The 88th Academy Awards ceremony will take place on 28 February 2016 at 7 p.m. EST.

My personal picks - meaning the ones I think will win - are "Inside Out" for Animated Feature Film and "Sanjay's Super Team" for Animated Short Film. Yes, another good year for Disney. Its quality is just too great to mess with these days.

My sentimental picks - meaning what I wish would win - are "Boy and the World" and "Bear Story." This is just because the odds against them even being made  - in South America! - and nominated were so great. Animation is in great shape south of the border, but nobody can compete with the Disney machine on even terms. Richard Williams is just phenomenal and kudos to his nomination so  many decades after "A Christmas Carol," I love it when the legends return for another bow.
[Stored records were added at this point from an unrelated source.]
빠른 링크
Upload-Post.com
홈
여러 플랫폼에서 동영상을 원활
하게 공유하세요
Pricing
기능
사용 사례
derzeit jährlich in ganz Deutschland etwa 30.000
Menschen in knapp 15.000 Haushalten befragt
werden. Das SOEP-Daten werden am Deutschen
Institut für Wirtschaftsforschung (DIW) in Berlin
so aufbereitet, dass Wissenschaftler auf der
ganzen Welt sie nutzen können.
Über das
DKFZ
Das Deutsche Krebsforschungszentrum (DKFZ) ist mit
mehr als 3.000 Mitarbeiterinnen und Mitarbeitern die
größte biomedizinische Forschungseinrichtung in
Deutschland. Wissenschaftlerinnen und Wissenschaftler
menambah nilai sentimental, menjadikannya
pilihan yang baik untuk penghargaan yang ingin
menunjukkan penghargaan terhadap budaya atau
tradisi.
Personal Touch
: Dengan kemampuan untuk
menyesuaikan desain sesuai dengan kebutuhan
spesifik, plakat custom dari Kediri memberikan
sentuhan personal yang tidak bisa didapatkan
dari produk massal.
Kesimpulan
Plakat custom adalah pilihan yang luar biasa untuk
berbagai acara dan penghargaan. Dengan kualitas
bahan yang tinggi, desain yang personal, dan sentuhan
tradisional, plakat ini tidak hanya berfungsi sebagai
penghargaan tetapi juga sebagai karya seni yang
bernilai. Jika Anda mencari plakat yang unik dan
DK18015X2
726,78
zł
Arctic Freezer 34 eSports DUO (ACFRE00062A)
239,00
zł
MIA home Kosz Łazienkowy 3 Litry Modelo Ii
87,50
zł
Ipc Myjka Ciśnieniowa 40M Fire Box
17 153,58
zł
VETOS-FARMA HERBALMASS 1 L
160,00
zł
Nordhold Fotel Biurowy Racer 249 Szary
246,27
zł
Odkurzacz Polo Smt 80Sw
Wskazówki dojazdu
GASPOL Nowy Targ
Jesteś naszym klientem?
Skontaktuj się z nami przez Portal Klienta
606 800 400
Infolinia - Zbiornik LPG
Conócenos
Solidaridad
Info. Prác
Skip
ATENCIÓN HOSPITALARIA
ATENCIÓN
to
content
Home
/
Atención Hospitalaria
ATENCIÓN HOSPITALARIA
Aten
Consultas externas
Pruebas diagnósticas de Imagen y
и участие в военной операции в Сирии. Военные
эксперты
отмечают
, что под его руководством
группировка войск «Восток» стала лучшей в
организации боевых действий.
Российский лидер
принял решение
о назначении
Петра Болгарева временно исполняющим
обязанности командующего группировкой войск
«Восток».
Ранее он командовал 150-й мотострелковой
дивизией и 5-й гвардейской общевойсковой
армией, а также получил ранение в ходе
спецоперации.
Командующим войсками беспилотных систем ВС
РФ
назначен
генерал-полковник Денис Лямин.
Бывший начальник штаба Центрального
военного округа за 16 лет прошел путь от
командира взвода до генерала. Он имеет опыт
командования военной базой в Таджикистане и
The biggest injustice was "The Peanuts Movie" being snubbed, but I admit that it was kind of just what you would expect from a, well, "Peanuts" movie. With that exception, I think the nominations were appropriate. Several foreign-made films ("Boy and the World," "Shaun the Sheep Movie," and "When Marnie Was There") were nominated, illustrating the health of the global animation industry.


ANIMATED SHORT FILM

Bear Story
dir. Gabriel Osorio, pro. Pato Escala
Prologue
dir. Richard Williams, pro. Imogen Sutton
Sanjay’s Super Team
dir. Sanjay Patel, pro. Nicole Grindle
We Can’t Live Without Cosmos
dir. Konstantin Bronzit
World of Tomorrow
dir. Don Hertzfeldt


ANIMATED FEATURE FILM

Anomalisa
dir. Charlie Kaufman and Duke Johnson, pro. Rosa Tran
Boy and the World
dir. Alê Abreu
Inside Out
dir. Pete Docter, pro. Jonas Rivera
Shaun the Sheep Movie
dir. Mark Burton and Richard Starzak
When Marnie Was There
dir. Hiromasa Yonebayashi, pro. Yoshiaki Nishimura

As widely expected, "Inside Out" also nabbed a nomination for Best Original Screenplay.